* _WRITTEN TASK_: Transcribe each of the lines below with no changes, and omit the pictures from your answer.

(Stored items)
[BEGIN]
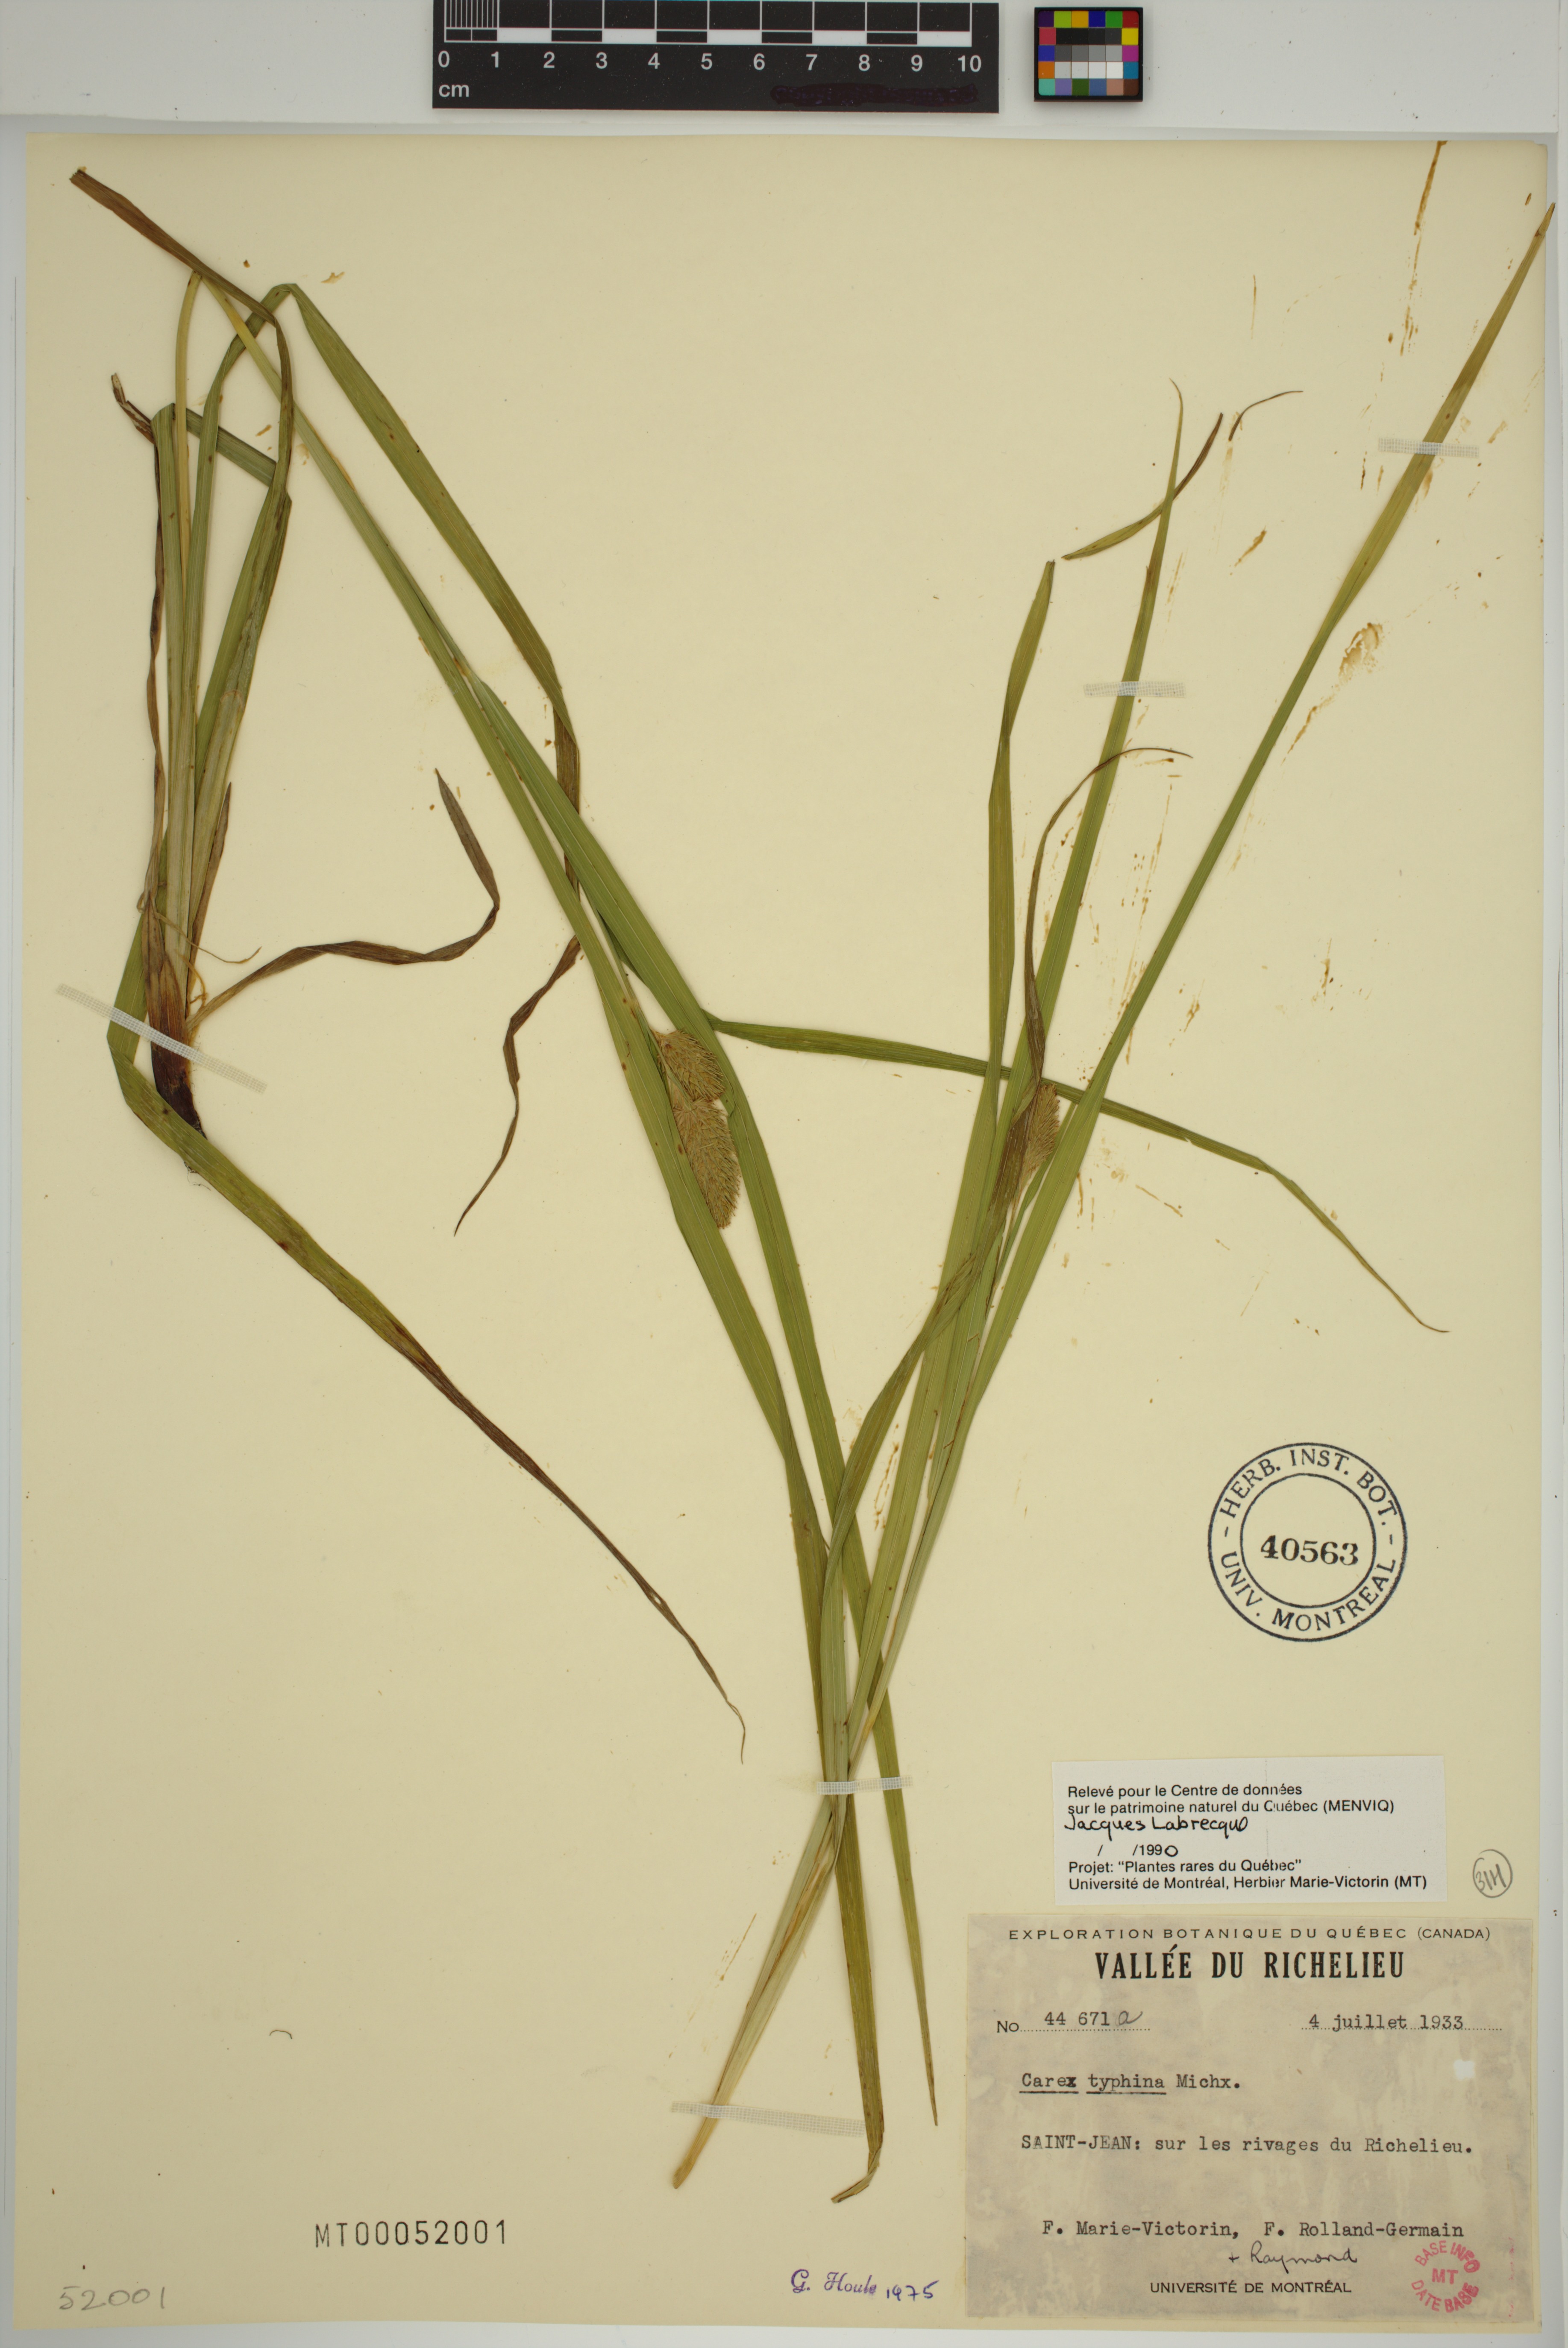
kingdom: Plantae
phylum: Tracheophyta
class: Liliopsida
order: Poales
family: Cyperaceae
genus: Carex
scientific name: Carex typhina
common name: Cattail sedge
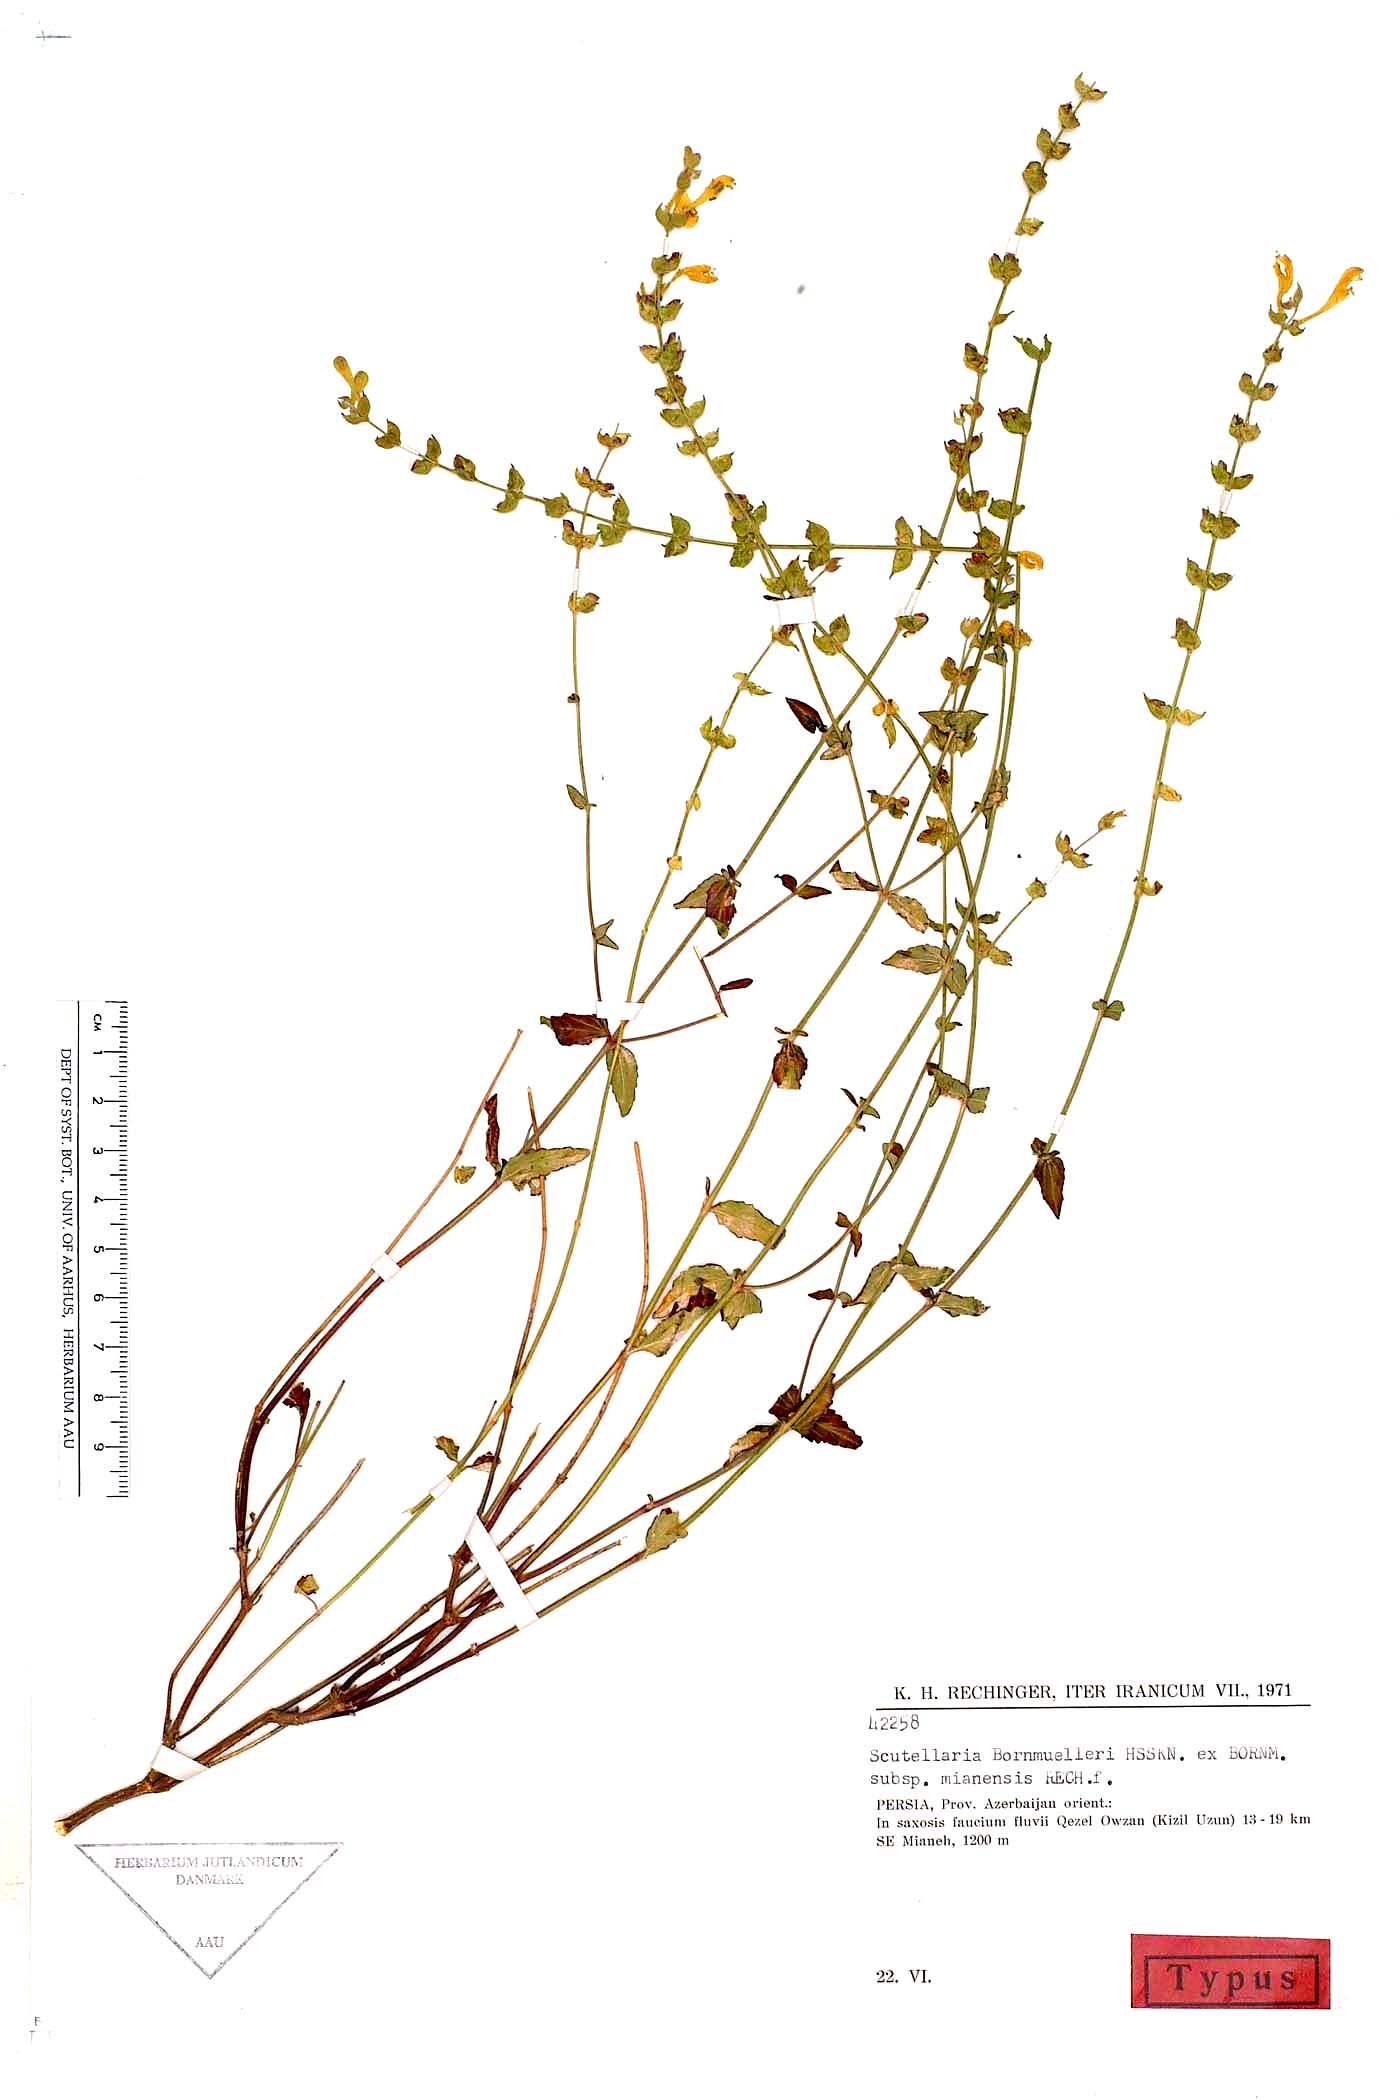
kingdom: Plantae
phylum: Tracheophyta
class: Magnoliopsida
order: Lamiales
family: Lamiaceae
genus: Scutellaria
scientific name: Scutellaria bornmuelleri
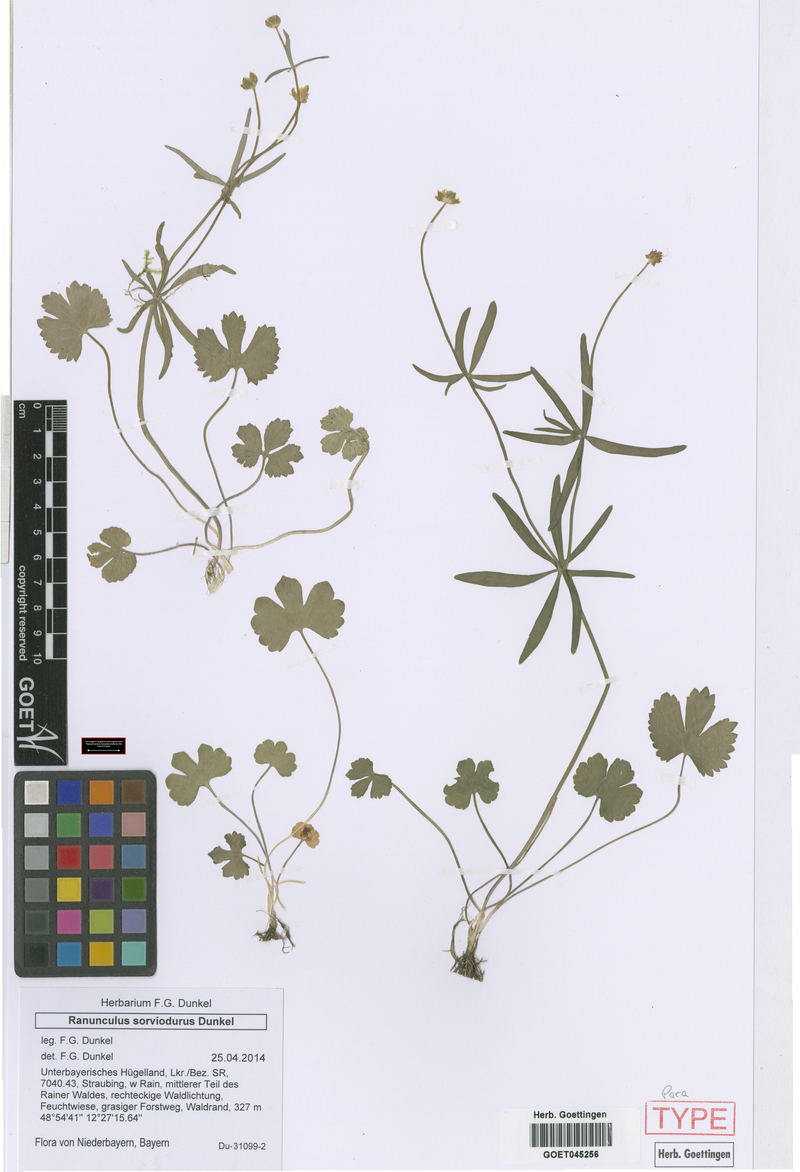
[END]
* _RESPONSE_:
kingdom: Plantae
phylum: Tracheophyta
class: Liliopsida
order: Poales
family: Cyperaceae
genus: Carex
scientific name: Carex typhina
common name: Cattail sedge
kingdom: Plantae
phylum: Tracheophyta
class: Magnoliopsida
order: Lamiales
family: Lamiaceae
genus: Scutellaria
scientific name: Scutellaria bornmuelleri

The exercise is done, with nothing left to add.